WHAT IS NEEDED
The answer must restate the listing word for word, without its images.

DATA SHOWN
--------

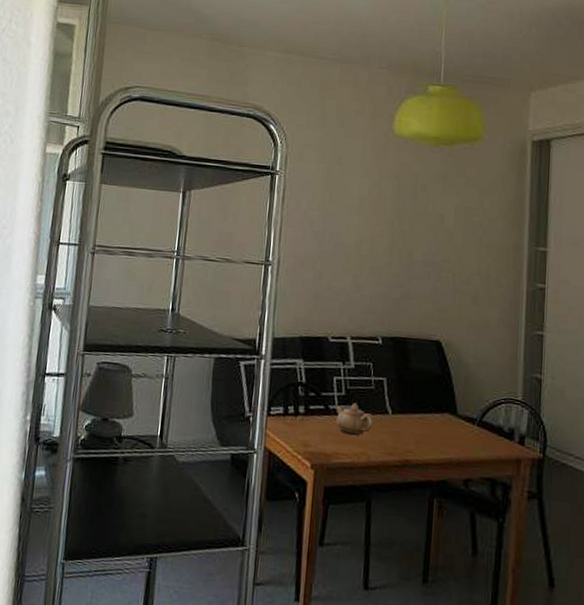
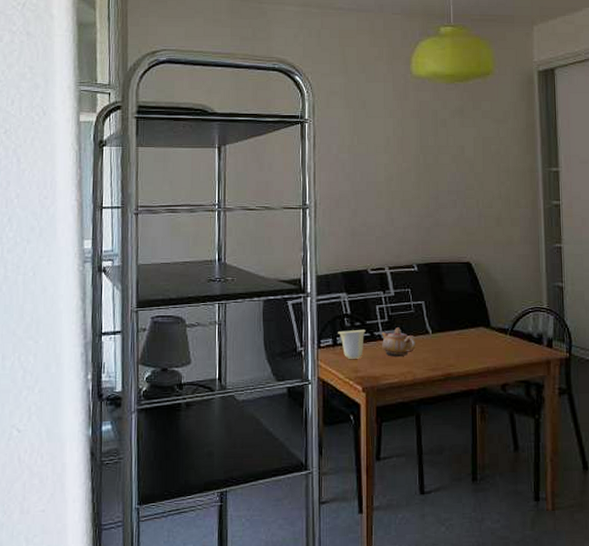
cup: none [290,399,320,432] -> present [338,330,366,359]

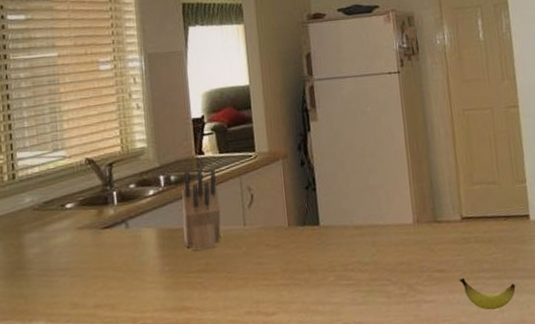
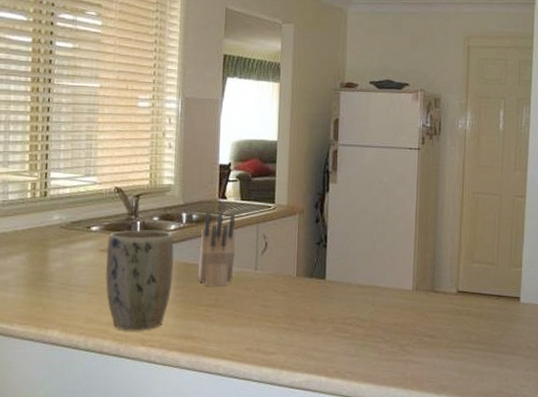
plant pot: none [84,198,158,311] -> present [106,230,175,331]
banana: present [459,277,516,310] -> none [447,345,498,378]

--------

OUTPUT OF THE TASK
cup: none [290,399,320,432] -> present [338,330,366,359]

plant pot: none [84,198,158,311] -> present [106,230,175,331]
banana: present [459,277,516,310] -> none [447,345,498,378]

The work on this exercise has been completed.